Text provided Block Start

OPINION:
James Comey continues to supply the champagne at Hillary Clinton’s headquarters, after making sure she wouldn’t have to spend Election Night in a 5 by 7 jail cell. That wouldn’t be big enough to accommodate her pants suits.
Mr. Comey continues to shred what’s left of his reputation as a fearless tough guy eager to do the right thing. His diagnosis of Hillary’s character and competence stopped just short of doing anything about her breaking of the law. President Obama says Hillary would be the most qualified president since Thomas Jefferson, greater than Madison, Monroe, Lincoln, the two Roosevelts and presumably even his own magnificent self. But Mr. Comey says Hillary was nevertheless not “sophisticated” enough to know that she shouldn’t put the nation’s security secrets at the mercy of Russian and Chinese hackers.
But despite the FBI director’s imaginative special pleading to preserve Hillary’s presidential credentials, she’s stuck with the reputation she made for herself. Mr. Comey’s gift to Hillary of a “soiled bill of health,” as one clever headline writer put it, recalls the vote at a country church in the Arkansas of my youth, where the congregation had a falling out with the pastor. The preacher demanded a showdown with a vote of confidence. When the parson prevailed by a vote of 33 to 31, he declared victory: “This is a heartwarming vote of confidence that proves that the congregation is with me a hundred per cent.”

Text provided Block End

◆ Actions to take ◆
a: In the opinion piece, by what vote did the parson prevail?
b: Write out the stretch of the opinion piece from "Mr. Comey continues" through "and Chinese hackers.", word for word.

Dataset excerpts Block Start

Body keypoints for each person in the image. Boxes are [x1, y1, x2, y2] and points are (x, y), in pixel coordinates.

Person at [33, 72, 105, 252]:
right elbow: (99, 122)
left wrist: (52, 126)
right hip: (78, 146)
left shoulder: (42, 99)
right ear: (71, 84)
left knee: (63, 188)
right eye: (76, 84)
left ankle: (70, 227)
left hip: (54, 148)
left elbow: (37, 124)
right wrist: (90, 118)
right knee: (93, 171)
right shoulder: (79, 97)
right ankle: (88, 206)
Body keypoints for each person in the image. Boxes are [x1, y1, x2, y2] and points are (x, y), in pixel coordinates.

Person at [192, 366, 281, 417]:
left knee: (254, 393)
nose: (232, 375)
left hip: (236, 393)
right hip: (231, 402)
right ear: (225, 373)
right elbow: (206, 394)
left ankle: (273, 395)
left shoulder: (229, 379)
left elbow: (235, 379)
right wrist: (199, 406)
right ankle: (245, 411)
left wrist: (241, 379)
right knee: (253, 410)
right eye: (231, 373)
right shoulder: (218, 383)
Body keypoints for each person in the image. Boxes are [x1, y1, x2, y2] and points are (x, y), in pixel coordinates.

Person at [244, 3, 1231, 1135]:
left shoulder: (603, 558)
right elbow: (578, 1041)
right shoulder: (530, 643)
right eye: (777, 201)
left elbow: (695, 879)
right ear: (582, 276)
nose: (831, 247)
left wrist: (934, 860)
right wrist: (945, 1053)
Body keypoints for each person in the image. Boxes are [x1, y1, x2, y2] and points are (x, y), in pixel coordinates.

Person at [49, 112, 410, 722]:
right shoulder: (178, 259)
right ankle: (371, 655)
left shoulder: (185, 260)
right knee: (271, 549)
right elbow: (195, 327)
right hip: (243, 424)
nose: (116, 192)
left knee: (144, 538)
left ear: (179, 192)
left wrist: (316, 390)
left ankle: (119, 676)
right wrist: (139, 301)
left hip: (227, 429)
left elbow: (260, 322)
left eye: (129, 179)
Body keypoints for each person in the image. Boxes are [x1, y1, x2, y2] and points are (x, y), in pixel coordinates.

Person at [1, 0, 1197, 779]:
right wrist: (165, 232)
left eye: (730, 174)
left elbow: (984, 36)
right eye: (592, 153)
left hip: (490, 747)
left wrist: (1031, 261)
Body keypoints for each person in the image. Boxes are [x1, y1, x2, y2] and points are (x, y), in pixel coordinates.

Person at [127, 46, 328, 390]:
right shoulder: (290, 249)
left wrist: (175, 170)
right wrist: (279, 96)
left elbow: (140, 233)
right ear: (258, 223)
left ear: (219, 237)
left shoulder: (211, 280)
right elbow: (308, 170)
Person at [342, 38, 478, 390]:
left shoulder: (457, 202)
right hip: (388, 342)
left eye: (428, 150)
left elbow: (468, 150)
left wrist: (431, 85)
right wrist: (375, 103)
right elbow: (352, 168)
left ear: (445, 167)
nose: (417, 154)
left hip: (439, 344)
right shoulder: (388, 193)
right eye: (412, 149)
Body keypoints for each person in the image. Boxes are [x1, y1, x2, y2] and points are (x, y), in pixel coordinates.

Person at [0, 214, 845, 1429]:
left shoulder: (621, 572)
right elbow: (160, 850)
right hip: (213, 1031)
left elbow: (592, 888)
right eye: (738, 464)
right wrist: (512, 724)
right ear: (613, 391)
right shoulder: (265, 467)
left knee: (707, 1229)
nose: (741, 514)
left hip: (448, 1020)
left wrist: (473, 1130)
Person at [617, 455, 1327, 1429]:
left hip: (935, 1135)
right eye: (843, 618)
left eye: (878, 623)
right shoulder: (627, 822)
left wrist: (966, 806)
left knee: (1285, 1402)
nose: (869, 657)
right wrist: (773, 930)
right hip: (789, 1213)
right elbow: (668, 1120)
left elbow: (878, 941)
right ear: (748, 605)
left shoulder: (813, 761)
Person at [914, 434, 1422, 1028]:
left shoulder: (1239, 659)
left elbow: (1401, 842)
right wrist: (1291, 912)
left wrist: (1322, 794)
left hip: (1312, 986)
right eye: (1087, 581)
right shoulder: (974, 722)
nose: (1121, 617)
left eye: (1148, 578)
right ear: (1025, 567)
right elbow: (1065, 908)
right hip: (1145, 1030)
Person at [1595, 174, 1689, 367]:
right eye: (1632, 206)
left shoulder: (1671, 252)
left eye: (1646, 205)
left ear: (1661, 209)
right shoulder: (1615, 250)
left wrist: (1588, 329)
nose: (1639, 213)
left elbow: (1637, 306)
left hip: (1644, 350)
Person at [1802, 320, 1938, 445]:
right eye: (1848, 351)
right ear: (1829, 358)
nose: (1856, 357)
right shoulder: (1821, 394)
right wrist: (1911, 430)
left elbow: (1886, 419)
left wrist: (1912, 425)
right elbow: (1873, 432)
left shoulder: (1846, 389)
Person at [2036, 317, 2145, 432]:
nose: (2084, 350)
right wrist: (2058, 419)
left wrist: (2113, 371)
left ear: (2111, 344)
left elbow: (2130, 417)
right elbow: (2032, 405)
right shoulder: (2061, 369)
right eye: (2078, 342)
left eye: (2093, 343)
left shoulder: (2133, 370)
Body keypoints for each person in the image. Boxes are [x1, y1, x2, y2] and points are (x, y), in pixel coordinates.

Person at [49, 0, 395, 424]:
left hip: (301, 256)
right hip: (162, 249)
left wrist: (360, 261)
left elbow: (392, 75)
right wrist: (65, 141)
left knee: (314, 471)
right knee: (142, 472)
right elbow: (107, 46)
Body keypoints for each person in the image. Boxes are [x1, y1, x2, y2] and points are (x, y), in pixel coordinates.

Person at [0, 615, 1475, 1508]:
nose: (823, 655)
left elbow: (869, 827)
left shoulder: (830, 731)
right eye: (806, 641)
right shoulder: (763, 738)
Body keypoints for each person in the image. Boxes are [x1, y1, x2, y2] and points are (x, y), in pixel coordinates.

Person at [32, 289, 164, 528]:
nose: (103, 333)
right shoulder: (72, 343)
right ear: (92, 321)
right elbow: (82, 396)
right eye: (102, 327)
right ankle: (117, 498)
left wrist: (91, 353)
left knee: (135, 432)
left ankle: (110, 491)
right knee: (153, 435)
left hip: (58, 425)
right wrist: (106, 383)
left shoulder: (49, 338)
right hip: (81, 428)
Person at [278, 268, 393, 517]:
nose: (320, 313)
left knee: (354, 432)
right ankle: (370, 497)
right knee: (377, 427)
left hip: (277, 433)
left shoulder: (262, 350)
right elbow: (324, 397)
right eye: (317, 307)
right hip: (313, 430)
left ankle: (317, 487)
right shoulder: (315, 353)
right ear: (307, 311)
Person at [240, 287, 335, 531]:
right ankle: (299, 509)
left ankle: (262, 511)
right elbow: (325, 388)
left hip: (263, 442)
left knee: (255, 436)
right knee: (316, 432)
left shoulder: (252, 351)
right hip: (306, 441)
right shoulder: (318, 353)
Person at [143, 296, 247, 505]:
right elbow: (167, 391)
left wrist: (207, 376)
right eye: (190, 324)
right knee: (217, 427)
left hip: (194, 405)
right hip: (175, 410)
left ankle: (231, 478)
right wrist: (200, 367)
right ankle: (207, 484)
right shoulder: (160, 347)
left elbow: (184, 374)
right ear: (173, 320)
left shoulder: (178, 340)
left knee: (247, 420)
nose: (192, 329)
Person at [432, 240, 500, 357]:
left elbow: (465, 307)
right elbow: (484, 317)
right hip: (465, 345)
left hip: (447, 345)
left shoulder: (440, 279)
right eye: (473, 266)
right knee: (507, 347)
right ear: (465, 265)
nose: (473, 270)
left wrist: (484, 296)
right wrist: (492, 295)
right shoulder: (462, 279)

Dataset excerpts Block End

◆ Answer set ◆
a: 33 to 31

b:
Mr. Comey continues to shred what’s left of his reputation as a fearless tough guy eager to do the right thing. His diagnosis of Hillary’s character and competence stopped just short of doing anything about her breaking of the law. President Obama says Hillary would be the most qualified president since Thomas Jefferson, greater than Madison, Monroe, Lincoln, the two Roosevelts and presumably even his own magnificent self. But Mr. Comey says Hillary was nevertheless not “sophisticated” enough to know that she shouldn’t put the nation’s security secrets at the mercy of Russian and Chinese hackers.